Venezuela's Inevitable Default

Venezuela is close to defaulting in the midst of its financial crisis. On Monday, the now chaotic country owns $251 million to bondholders. This is happening after the country's attorney general was kicked out and a new legislature took power.



Experts anticipate that Venezuela will make the payment to bondholders. But it has other payments coming due in the near future and could fall short on those if the economy continues to tailspin and the United States hits it with heavy sanctions.

"This model is broken, and default is inevitable," says Siobhan Morden, an expert in Latin American bonds at Nomura Holdings. Oil "sanctions will probably arrive sooner and force default sooner."

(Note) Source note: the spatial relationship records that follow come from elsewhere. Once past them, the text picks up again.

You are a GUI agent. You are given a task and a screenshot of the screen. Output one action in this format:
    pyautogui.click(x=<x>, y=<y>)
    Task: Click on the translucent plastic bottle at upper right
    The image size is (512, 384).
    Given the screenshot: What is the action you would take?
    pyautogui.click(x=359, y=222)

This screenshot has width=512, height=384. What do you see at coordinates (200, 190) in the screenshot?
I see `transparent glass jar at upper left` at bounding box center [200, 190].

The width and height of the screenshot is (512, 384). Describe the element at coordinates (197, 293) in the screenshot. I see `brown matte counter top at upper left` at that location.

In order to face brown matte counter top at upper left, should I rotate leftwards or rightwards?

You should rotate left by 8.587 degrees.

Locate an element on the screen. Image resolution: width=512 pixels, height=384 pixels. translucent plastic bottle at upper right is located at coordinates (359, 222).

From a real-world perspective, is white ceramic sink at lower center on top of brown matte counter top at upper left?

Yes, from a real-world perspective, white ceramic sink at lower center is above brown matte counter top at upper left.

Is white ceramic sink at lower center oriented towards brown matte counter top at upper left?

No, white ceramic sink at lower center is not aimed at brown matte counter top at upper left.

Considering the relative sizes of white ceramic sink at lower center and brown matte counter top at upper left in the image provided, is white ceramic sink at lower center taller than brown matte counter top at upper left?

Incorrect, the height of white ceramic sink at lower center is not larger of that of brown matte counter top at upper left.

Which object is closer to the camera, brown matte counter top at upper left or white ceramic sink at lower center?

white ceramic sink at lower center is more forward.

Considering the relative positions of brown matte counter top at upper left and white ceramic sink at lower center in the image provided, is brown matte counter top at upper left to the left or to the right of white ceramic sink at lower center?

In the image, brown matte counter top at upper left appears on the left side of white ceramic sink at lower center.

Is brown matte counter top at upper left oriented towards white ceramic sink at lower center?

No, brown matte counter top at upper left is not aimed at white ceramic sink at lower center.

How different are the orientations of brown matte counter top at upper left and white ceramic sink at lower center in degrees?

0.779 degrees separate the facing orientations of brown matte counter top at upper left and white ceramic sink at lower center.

Trump has already slapped Venezuela with sanctions and is willing to hit them with more if the political situation continues to deteriorate. I find that the only issue with these sanctions is that they may actually embolden Maduro's base.



Beyond sanctions, Venezuela's economy continues to spiral our of control. The unofficial exchange rate that most Venezuelans use has more than doubled since late July. Inflation is expected to soar 720% this year and and over 2,000% next year, according to the International Monetary Fund.

Venezuela owes about $5 billion to bondholders for the rest of this year, and it has only $10 billion in the bank. It also owes billions more to China, Russia, energy companies and U.S. airlines.

If the US takes extensive measures to harm Venezuela's oil industry, the country will no doubt default much sooner.

What do you monkeys think of this situation? What lies ahead for Venezuela? Will Venezuela's default have any major impact on the US, China, Russia, etc.? Should Trump hit them with stronger sanctions?

 
Best Response

Interesting topic from financial angle (pure tragedy from human perspective). With current oil prices Venny can probably make it through the year ceteris paribus. Key payment is $3-4 bn owed in Oct/Nov from sovereign and state oil company PDVSA (most analysts include this debt as 100% owned by government and PDVSA oil exports are basically only source of $ for the country). In fact, most of the upcoming debt due is PDVSA. Ultimately though default is coming unless oil goes much higher as the proceeds of oil exports are not nearly enough to cover imports and debt service (breakeven oil price is higher). The situation is more dire as due to Chavismo domestic industry has been decimated so there is no competitive non oil export sector and nothing get made locally (hence need for imports). Government has already compressed imports to kept money to service debt as 1. lots of regime insiders hold the debt (30% yields hey!) and they fear their oil exports/foreign assets could be seized if they default (Citgo etc) among other reasons. This is why Venny has been scraping pennies from under the couch so to speak (trying to securitize gold, selling bonds at huge discounts, offering people they have lent money to huge discounts in return for cash).

However, all else is not equal. Venny is essentially a military dictatorship (has like many times the US miliatary's # of generals) who are controlling key sectors of the economy, which they get in return for supporting the "shell" president Maduro. The current government can't win fair elections (hence all their attempts to re-write the constitution) and the population is fed up and turning towards violence. Ultimately, it all comes down to (in my opinion) the military abandoning the regime and negotiating an exit with the opposition. TBD on how quick or bloody this process is (military isn't really on board for the extreme violence necessary to control population- it is the national guard/police/regime militias doing the dirty work). Recent sanctions really don't mean much- key to watch are sanctions on the oil sector, whether financial (TKO), banning imports of Ven oil (10% US supply i think) or exports of US light crude which is necessary to dilute Venny's extra heavy crude. US is in a tough spot as any of these actions means either increase in gas prices (primarily southeast US) or a lot of lost Houston jobs as Venny is ~10% of global revenues for oil service companies.

I don't think this is a catalyst for the next global crisis as it has been well telegraphed, mostly owned by EM funds who are neutral/short (locals are long haha) and with some small distressed participation. Don't see much regional spillover other than refugees for Colombia if it gets ugly.